_ACTIVITY_
Copy exactly the lines from the first line of the records below through the line containing "cancer (squamous cell", including both, and nothing else.

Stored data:
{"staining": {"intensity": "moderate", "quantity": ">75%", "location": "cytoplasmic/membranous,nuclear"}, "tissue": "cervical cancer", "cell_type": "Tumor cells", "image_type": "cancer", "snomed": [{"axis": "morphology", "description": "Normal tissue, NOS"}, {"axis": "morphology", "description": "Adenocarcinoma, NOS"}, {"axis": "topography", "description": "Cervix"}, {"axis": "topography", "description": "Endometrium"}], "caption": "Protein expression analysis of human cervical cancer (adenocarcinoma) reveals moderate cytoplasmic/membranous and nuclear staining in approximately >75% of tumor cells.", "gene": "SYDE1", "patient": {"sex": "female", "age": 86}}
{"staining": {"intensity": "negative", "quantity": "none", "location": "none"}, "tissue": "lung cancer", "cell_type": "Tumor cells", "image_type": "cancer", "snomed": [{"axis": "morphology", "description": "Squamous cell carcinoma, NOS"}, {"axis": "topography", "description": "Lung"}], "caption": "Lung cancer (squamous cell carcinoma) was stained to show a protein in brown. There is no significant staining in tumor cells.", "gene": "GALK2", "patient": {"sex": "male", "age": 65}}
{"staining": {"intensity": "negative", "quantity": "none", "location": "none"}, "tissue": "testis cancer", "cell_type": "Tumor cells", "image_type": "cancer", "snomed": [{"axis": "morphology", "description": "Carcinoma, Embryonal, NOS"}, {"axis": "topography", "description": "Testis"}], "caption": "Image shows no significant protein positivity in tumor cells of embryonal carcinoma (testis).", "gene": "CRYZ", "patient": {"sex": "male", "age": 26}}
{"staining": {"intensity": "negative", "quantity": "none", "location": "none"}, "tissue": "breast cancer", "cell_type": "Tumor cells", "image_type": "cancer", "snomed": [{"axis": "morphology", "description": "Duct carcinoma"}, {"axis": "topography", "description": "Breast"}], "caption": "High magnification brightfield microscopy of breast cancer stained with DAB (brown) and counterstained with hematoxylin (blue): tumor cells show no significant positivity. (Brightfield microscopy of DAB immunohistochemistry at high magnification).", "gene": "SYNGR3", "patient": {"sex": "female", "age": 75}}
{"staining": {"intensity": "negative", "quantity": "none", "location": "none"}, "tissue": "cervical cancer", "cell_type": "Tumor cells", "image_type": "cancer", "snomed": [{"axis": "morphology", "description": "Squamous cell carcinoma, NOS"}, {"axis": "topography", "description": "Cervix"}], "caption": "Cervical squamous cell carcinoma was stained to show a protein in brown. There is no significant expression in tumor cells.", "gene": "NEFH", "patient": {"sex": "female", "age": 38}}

_RESULT OF THE EXERCISE_
{"staining": {"intensity": "moderate", "quantity": ">75%", "location": "cytoplasmic/membranous,nuclear"}, "tissue": "cervical cancer", "cell_type": "Tumor cells", "image_type": "cancer", "snomed": [{"axis": "morphology", "description": "Normal tissue, NOS"}, {"axis": "morphology", "description": "Adenocarcinoma, NOS"}, {"axis": "topography", "description": "Cervix"}, {"axis": "topography", "description": "Endometrium"}], "caption": "Protein expression analysis of human cervical cancer (adenocarcinoma) reveals moderate cytoplasmic/membranous and nuclear staining in approximately >75% of tumor cells.", "gene": "SYDE1", "patient": {"sex": "female", "age": 86}}
{"staining": {"intensity": "negative", "quantity": "none", "location": "none"}, "tissue": "lung cancer", "cell_type": "Tumor cells", "image_type": "cancer", "snomed": [{"axis": "morphology", "description": "Squamous cell carcinoma, NOS"}, {"axis": "topography", "description": "Lung"}], "caption": "Lung cancer (squamous cell carcinoma) was stained to show a protein in brown. There is no significant staining in tumor cells.", "gene": "GALK2", "patient": {"sex": "male", "age": 65}}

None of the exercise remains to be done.